Federal Anayasa Mahkemesi’ne yapılacak yeni yargıç atamalarının mecliste sonuçsuz kalması, siyaset gündeminde yankı uyandırmaya devam ediyor. Eski Yeşiller Partisi Meclis Grup Başkanı Jürgen Trittin, ZDF’de yayımlanan “Markus Lanz” programında yaptığı açıklamada, krizin sorumlusu olarak CDU/CSU Grup Başkanvekili Jens Spahn’ı işaret etti. Spahn’ın liderlik vasfının yetersiz olduğunu söyleyen Trittin, “Jens Spahn işini yapamıyor” ifadeleriyle açık bir eleştiride bulundu.
Trittin, yargıç seçiminin başarısızlığının koalisyon içindeki çelişkilerden kaynaklandığını savundu. Aynı durumun daha önce başbakan seçimi sürecinde de yaşandığını hatırlattı. “Hükümetin şansölyeyi seçmek için iki tur oylamaya ihtiyacı oldu.

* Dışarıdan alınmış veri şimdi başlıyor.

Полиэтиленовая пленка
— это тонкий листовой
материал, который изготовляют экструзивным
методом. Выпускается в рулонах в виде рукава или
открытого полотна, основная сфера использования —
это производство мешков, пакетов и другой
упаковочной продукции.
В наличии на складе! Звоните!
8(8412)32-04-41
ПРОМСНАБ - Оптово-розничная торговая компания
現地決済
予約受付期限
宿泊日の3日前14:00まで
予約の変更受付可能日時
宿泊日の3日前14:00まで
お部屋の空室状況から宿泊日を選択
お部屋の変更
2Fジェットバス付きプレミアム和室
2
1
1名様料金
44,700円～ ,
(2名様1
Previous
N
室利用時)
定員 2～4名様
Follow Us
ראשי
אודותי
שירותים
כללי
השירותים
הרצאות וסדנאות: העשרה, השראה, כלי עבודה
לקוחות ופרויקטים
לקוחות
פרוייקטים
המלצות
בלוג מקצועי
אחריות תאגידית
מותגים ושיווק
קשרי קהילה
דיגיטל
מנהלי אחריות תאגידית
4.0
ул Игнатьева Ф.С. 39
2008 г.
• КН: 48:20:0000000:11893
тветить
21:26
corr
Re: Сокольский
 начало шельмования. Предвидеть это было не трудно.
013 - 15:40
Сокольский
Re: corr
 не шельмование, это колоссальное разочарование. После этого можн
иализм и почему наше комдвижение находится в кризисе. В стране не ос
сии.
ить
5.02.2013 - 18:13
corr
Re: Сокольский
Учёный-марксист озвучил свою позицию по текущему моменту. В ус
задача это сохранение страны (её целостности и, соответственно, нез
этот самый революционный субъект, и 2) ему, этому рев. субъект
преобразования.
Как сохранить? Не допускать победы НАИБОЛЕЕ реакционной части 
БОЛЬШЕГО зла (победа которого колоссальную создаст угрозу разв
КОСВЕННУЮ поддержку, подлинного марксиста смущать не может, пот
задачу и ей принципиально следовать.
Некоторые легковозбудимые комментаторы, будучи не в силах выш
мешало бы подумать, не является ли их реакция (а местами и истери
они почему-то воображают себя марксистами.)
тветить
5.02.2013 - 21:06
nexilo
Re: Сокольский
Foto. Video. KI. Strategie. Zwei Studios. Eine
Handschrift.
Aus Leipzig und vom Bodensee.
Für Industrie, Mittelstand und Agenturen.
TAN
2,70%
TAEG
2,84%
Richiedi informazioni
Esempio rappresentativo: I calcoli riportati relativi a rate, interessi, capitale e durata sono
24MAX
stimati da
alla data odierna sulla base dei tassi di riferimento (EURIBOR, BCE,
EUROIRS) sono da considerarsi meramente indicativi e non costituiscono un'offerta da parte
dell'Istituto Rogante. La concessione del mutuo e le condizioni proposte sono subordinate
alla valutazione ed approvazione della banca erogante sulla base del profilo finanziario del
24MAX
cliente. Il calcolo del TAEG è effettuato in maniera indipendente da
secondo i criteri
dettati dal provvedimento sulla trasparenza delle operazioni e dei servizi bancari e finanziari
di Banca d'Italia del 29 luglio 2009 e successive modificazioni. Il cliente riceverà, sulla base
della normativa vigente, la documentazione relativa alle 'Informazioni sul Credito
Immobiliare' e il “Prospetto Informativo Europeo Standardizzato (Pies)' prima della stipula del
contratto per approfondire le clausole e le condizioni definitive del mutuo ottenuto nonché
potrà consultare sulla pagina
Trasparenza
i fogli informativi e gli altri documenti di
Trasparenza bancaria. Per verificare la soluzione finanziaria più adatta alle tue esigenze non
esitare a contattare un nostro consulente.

Bu süreç ancak Sol Parti ve Yeşiller’in desteğiyle tamamlanabildi,” diyen Trittin, Anayasa Mahkemesi aday listelerinin de benzer şekilde Yeşiller ve Sol Parti ile koordineli hazırlandığını öne sürdü.
"Spahn, Meclis Grubunu Kontrol Edemiyor"
Trittin’e göre, bir parlamento grup lideri kendi grubundaki direnci öngörebilecek yetkinlikte olmalı ve bu tür bir çatlağı önceden fark edebilmeliydi. “Eğer arkasında yeterli destek yoksa, koalisyon ortakları ve muhalefetle bir aday listesi oluşturulmamalı,” diyen Trittin, bu durumun liderlik zafiyetinden kaynaklandığını savundu.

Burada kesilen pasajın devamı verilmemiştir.